Several people were still missing and emergency workers were trying to access low-lying rural areas.
Italy declared a state of emergency on Tuesday after flash floods on the island of Sardinia left 18 people dead and forced hundreds to seek emergency shelter as the waters swept away bridges and flooded homes.
Several people were still missing and emergency workers were trying to access low-lying rural areas affected as the Mediterranean cyclone swept through on Monday, with officials saying some 20,000 people were affected.
Soldiers were deployed in the region and the government promised to send €20 million ($27 million) in emergency funds, as local rescue services said their efforts were being hampered by damage to roads.
The port city of Olbia, a popular holiday destination in the summer months, was left almost entirely under water and hotels, sports halls and residents on the island put up people displaced by the flood.

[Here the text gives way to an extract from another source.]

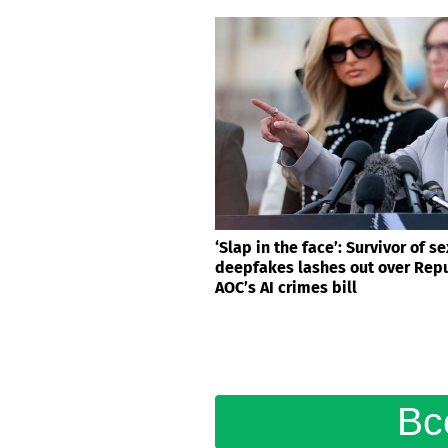
‘Slap in the face’: Survivor of se
deepfakes lashes out over Repu
AOC’s AI crimes bill
Вс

Among the dead was an entire family of four Brazilians who drowned in their basement flat in the town of Arzachena in the northern part of the island. Three people from another family also died when a road bridge collapsed onto their van near Olbia, while a mother and daughter were found dead in a car that was swept away in the city by surging waters. A 64-year-old woman died in her flooded home in Uras in the southwestern part of the island, while her husband was hospitalised suffering from hypothermia.
The heavy rain and high winds meanwhile shifted to the regions of Calabria and Campania in southern Italy and officials said they were monitoring the level of the River Tiber in Rome to check that it does not overflow. The holiday village of Sellia Marina in Calabria had to be evacuated and ferry services from Naples to the islands of Capri, Ischia and Procida were disrupted. In Sardinia, Gianfranco Galaffu, a local director of the civil protection agency, said that “around 20,000 people” had been affected by the flooding.